What to produce ▸ Set down the data again word for word. Skip any pictures.

Supplied material ▸
-----

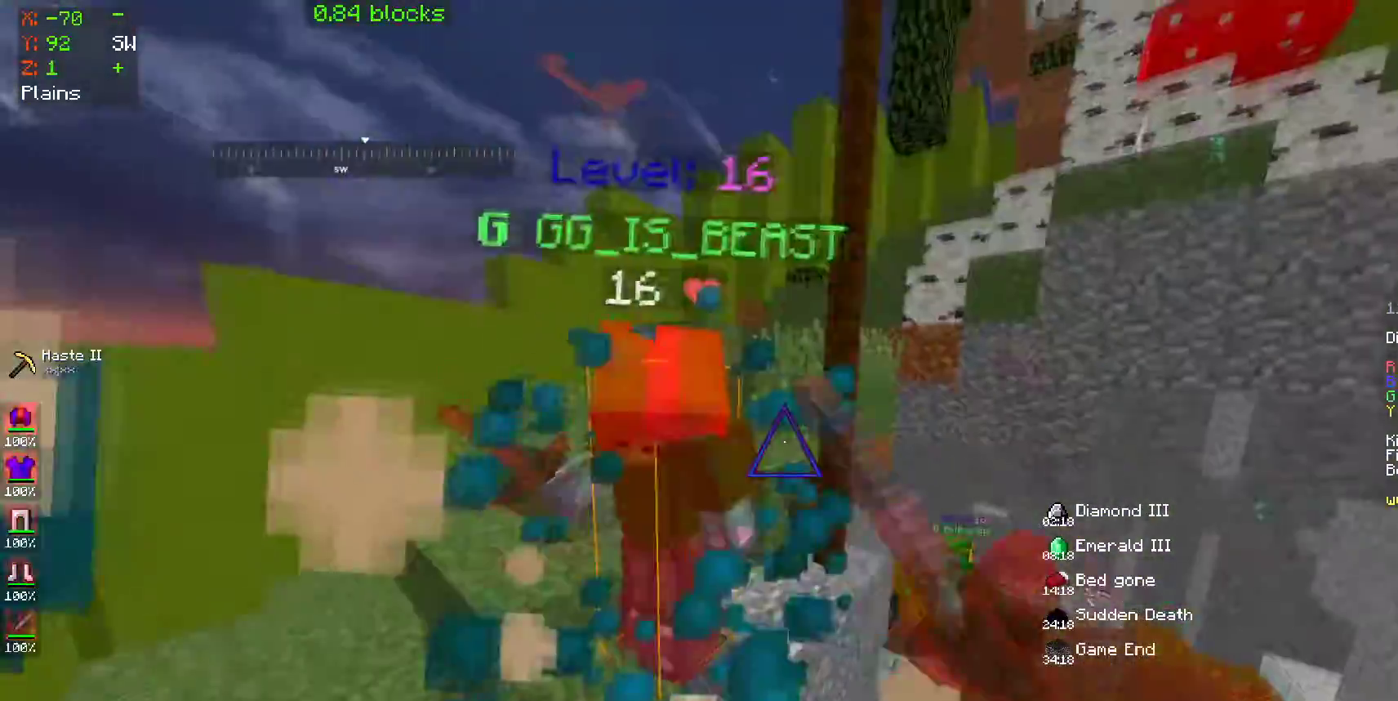
{"keys": ["w"], "mouse": ["left"], "events": [[50, "mouse_left", "up"], [83, "mouse_left", "down"], [150, "a", "up"], [200, "mouse_left", "up"], [250, "mouse_left", "down"], [300, "mouse_left", "up"], [400, "mouse_left", "down"], [450, "mouse_left", "up"], [500, "mouse_left", "down"]]}
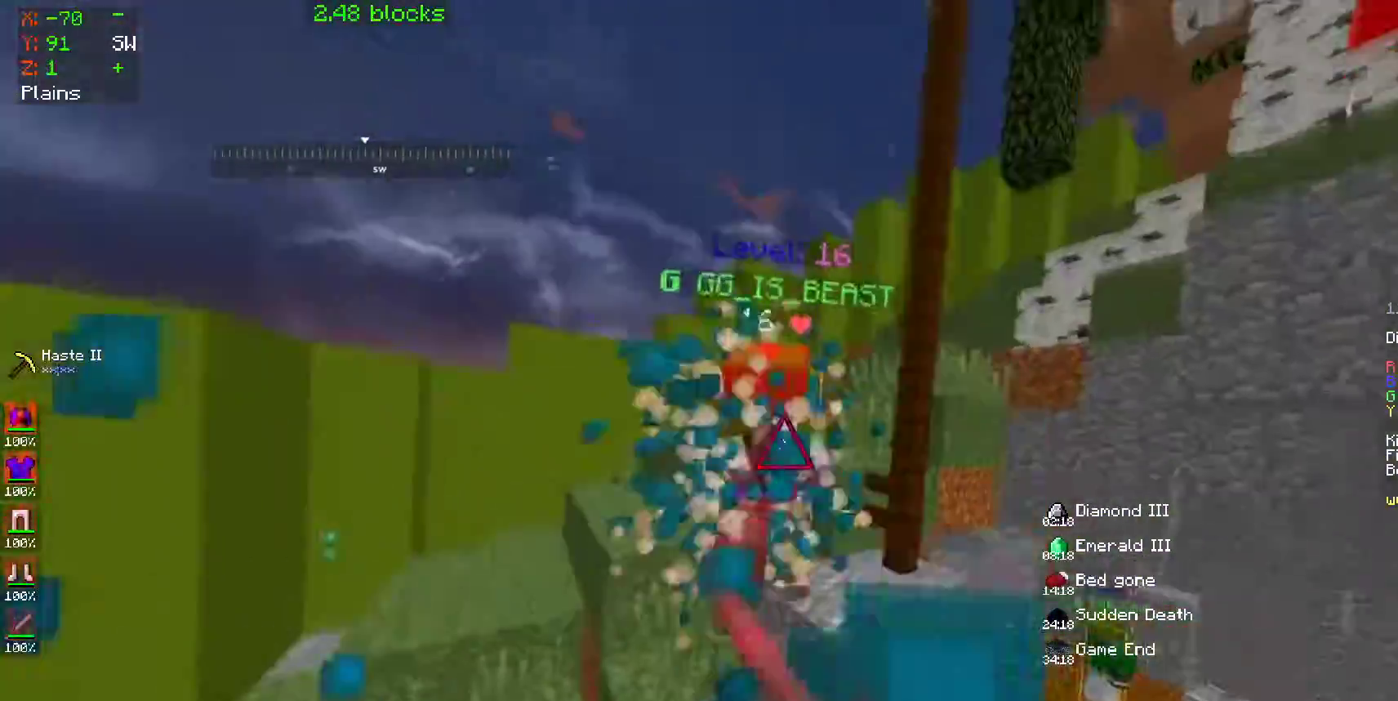
{"keys": ["a", "w"], "mouse": ["left"], "events": [[100, "a", "down"], [100, "mouse_left", "up"], [150, "a", "up"], [200, "mouse_left", "down"], [250, "mouse_left", "up"], [333, "mouse_left", "down"], [450, "a", "down"], [450, "mouse_left", "up"], [500, "mouse_left", "down"]]}
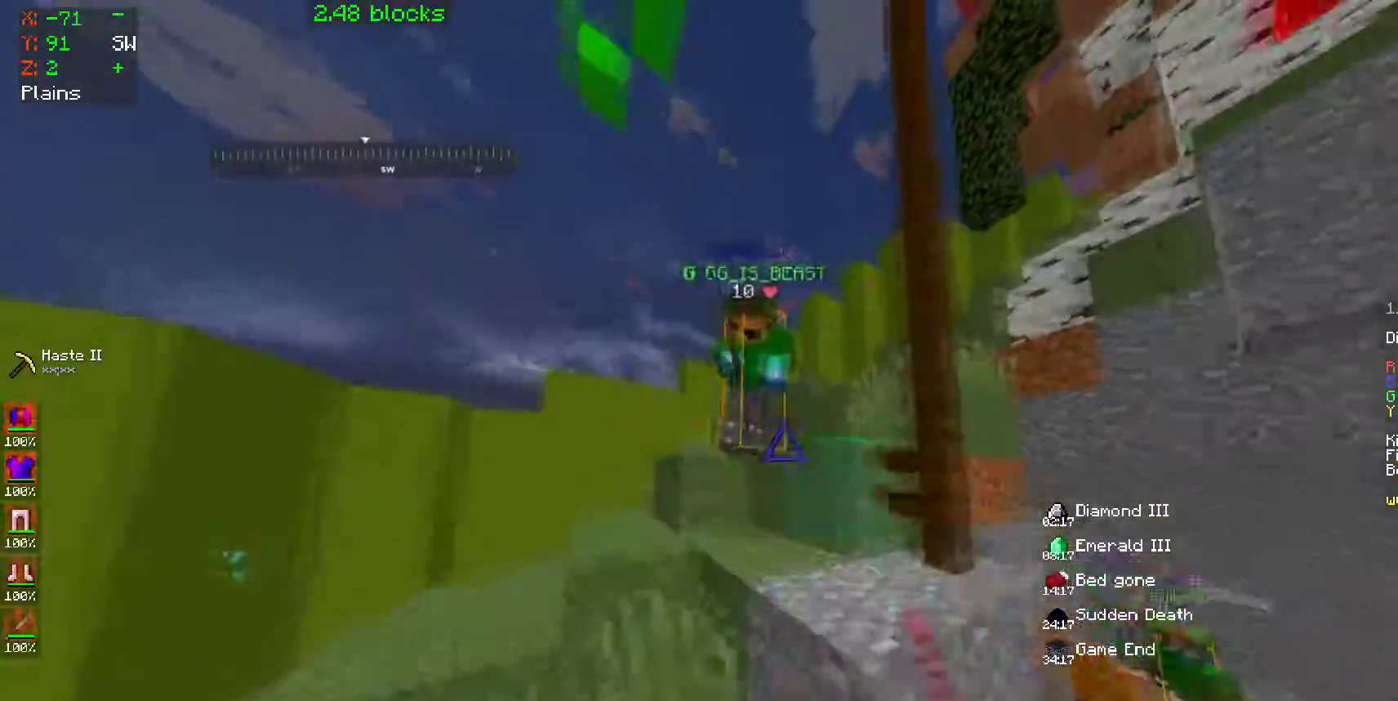
{"keys": ["a", "space", "w"], "mouse": ["left"], "events": [[50, "mouse_left", "up"], [50, "space", "down"], [133, "mouse_left", "down"], [200, "space", "up"], [250, "mouse_left", "up"], [283, "mouse_left", "down"], [400, "mouse_left", "up"], [450, "mouse_left", "down"], [500, "space", "down"]]}
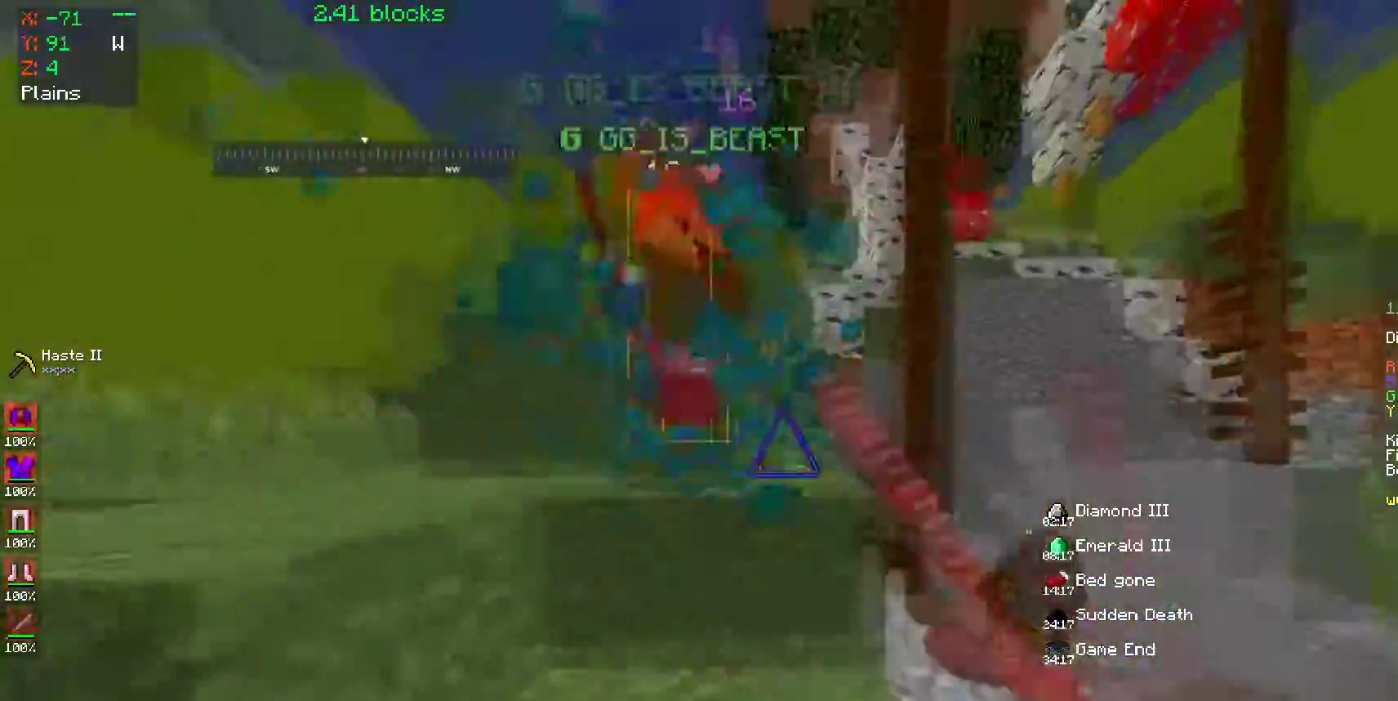
{"keys": ["a", "space", "w"], "mouse": [], "events": [[50, "mouse_left", "up"], [83, "mouse_left", "down"], [200, "mouse_left", "up"], [200, "space", "up"], [300, "mouse_left", "down"], [350, "mouse_left", "up"], [450, "mouse_left", "down"], [450, "space", "down"], [500, "mouse_left", "up"]]}
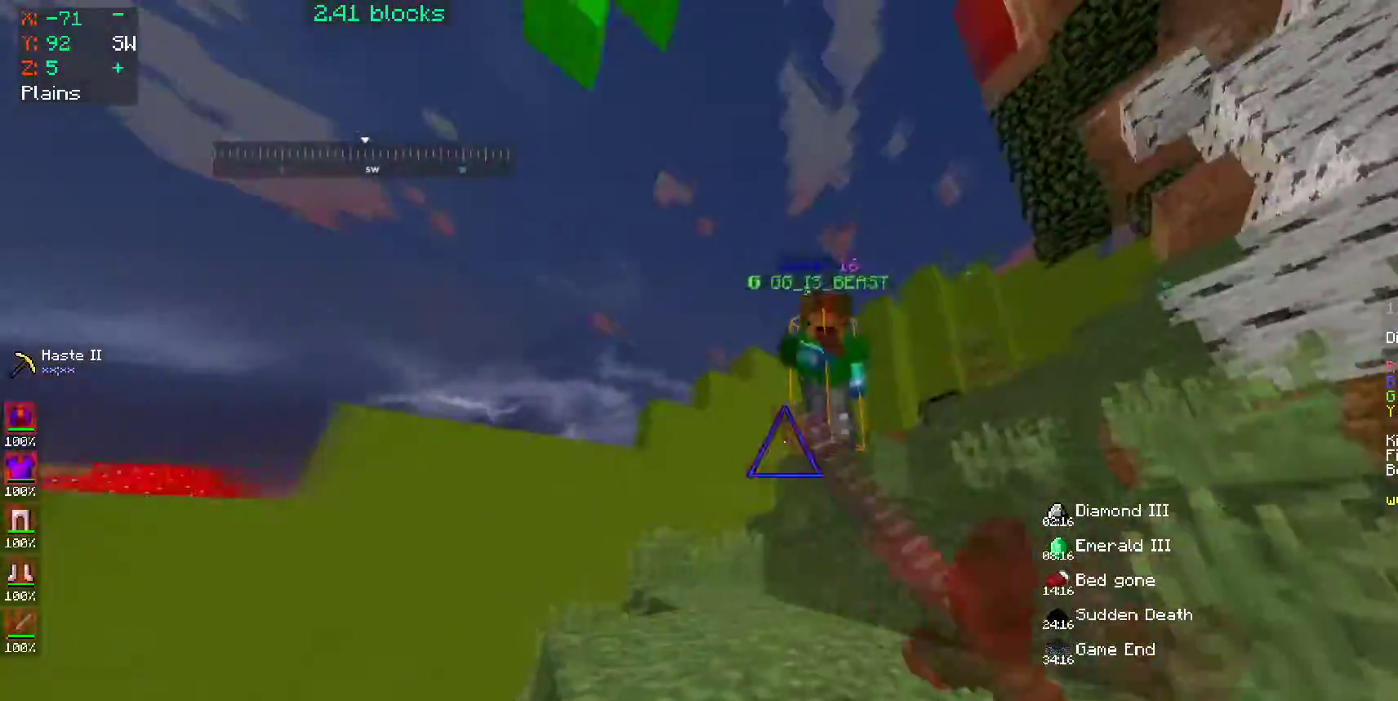
{"keys": ["a", "w"], "mouse": ["left"], "events": [[100, "mouse_left", "down"], [150, "mouse_left", "up"], [250, "a", "up"], [250, "mouse_left", "down"], [250, "space", "up"], [300, "mouse_left", "up"], [350, "mouse_left", "down"], [400, "a", "down"], [450, "mouse_left", "up"], [500, "mouse_left", "down"]]}
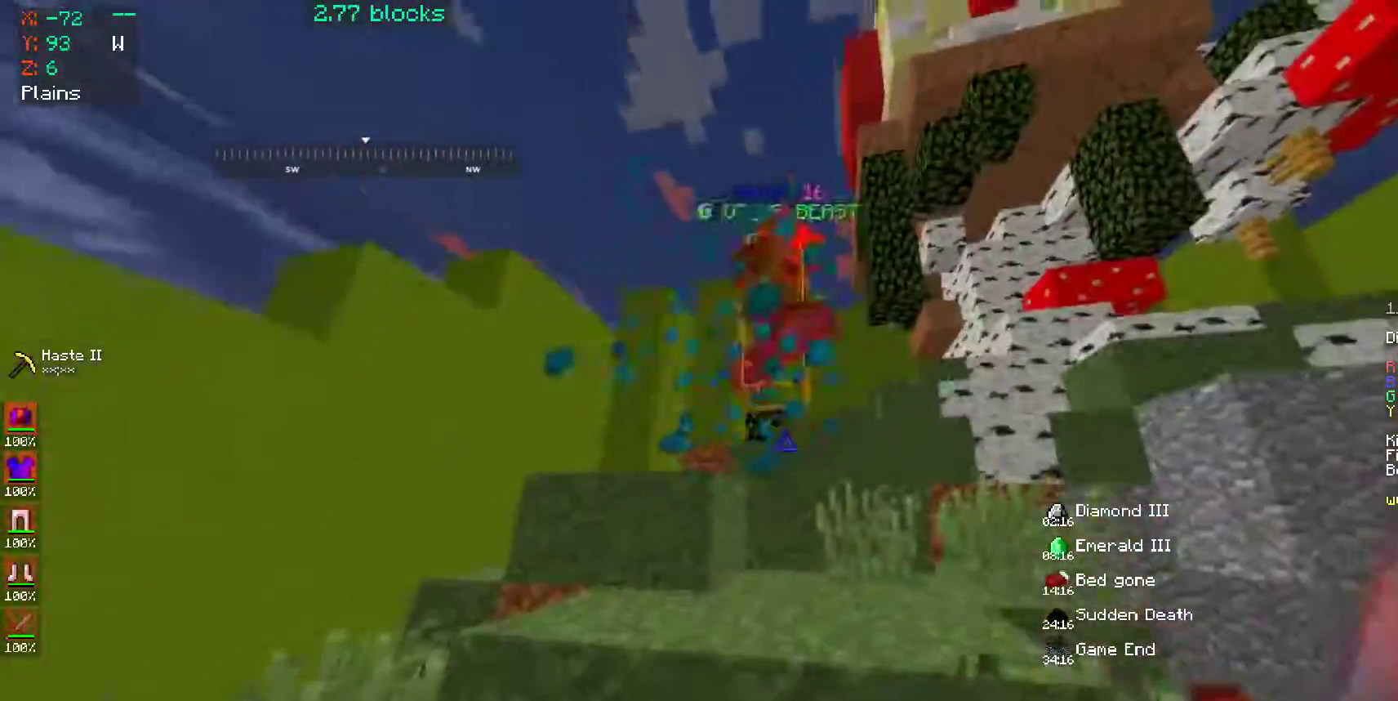
{"keys": ["a", "space", "w"], "mouse": [], "events": [[50, "mouse_left", "up"], [100, "mouse_left", "down"], [100, "space", "down"], [150, "mouse_left", "up"], [250, "mouse_left", "down"], [250, "space", "up"], [300, "a", "up"], [300, "mouse_left", "up"], [383, "mouse_left", "down"], [450, "mouse_left", "up"], [450, "space", "down"], [500, "a", "down"]]}
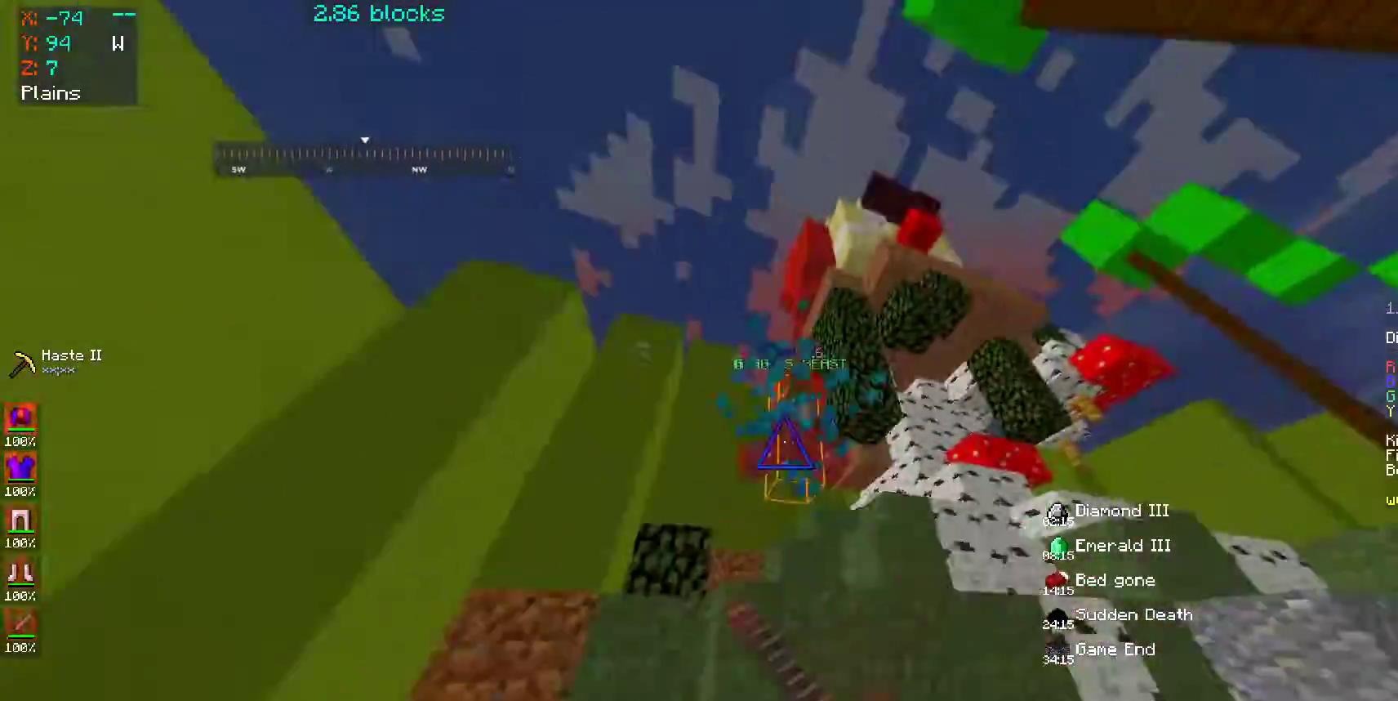
{"keys": ["w"], "mouse": ["left"], "events": [[50, "mouse_left", "down"], [150, "mouse_left", "up"], [150, "space", "up"], [200, "mouse_left", "down"], [250, "a", "up"], [300, "mouse_left", "up"], [350, "mouse_left", "down"], [450, "mouse_left", "up"], [500, "mouse_left", "down"]]}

-----

Answer space ▸
{"keys": ["w"], "mouse": ["left"], "events": [[50, "mouse_left", "up"], [83, "mouse_left", "down"], [150, "a", "up"], [200, "mouse_left", "up"], [250, "mouse_left", "down"], [300, "mouse_left", "up"], [400, "mouse_left", "down"], [450, "mouse_left", "up"], [500, "mouse_left", "down"]]}
{"keys": ["a", "w"], "mouse": ["left"], "events": [[100, "a", "down"], [100, "mouse_left", "up"], [150, "a", "up"], [200, "mouse_left", "down"], [250, "mouse_left", "up"], [333, "mouse_left", "down"], [450, "a", "down"], [450, "mouse_left", "up"], [500, "mouse_left", "down"]]}
{"keys": ["a", "space", "w"], "mouse": ["left"], "events": [[50, "mouse_left", "up"], [50, "space", "down"], [133, "mouse_left", "down"], [200, "space", "up"], [250, "mouse_left", "up"], [283, "mouse_left", "down"], [400, "mouse_left", "up"], [450, "mouse_left", "down"], [500, "space", "down"]]}
{"keys": ["a", "space", "w"], "mouse": [], "events": [[50, "mouse_left", "up"], [83, "mouse_left", "down"], [200, "mouse_left", "up"], [200, "space", "up"], [300, "mouse_left", "down"], [350, "mouse_left", "up"], [450, "mouse_left", "down"], [450, "space", "down"], [500, "mouse_left", "up"]]}
{"keys": ["a", "w"], "mouse": ["left"], "events": [[100, "mouse_left", "down"], [150, "mouse_left", "up"], [250, "a", "up"], [250, "mouse_left", "down"], [250, "space", "up"], [300, "mouse_left", "up"], [350, "mouse_left", "down"], [400, "a", "down"], [450, "mouse_left", "up"], [500, "mouse_left", "down"]]}
{"keys": ["a", "space", "w"], "mouse": [], "events": [[50, "mouse_left", "up"], [100, "mouse_left", "down"], [100, "space", "down"], [150, "mouse_left", "up"], [250, "mouse_left", "down"], [250, "space", "up"], [300, "a", "up"], [300, "mouse_left", "up"], [383, "mouse_left", "down"], [450, "mouse_left", "up"], [450, "space", "down"], [500, "a", "down"]]}
{"keys": ["w"], "mouse": ["left"], "events": [[50, "mouse_left", "down"], [150, "mouse_left", "up"], [150, "space", "up"], [200, "mouse_left", "down"], [250, "a", "up"], [300, "mouse_left", "up"], [350, "mouse_left", "down"], [450, "mouse_left", "up"], [500, "mouse_left", "down"]]}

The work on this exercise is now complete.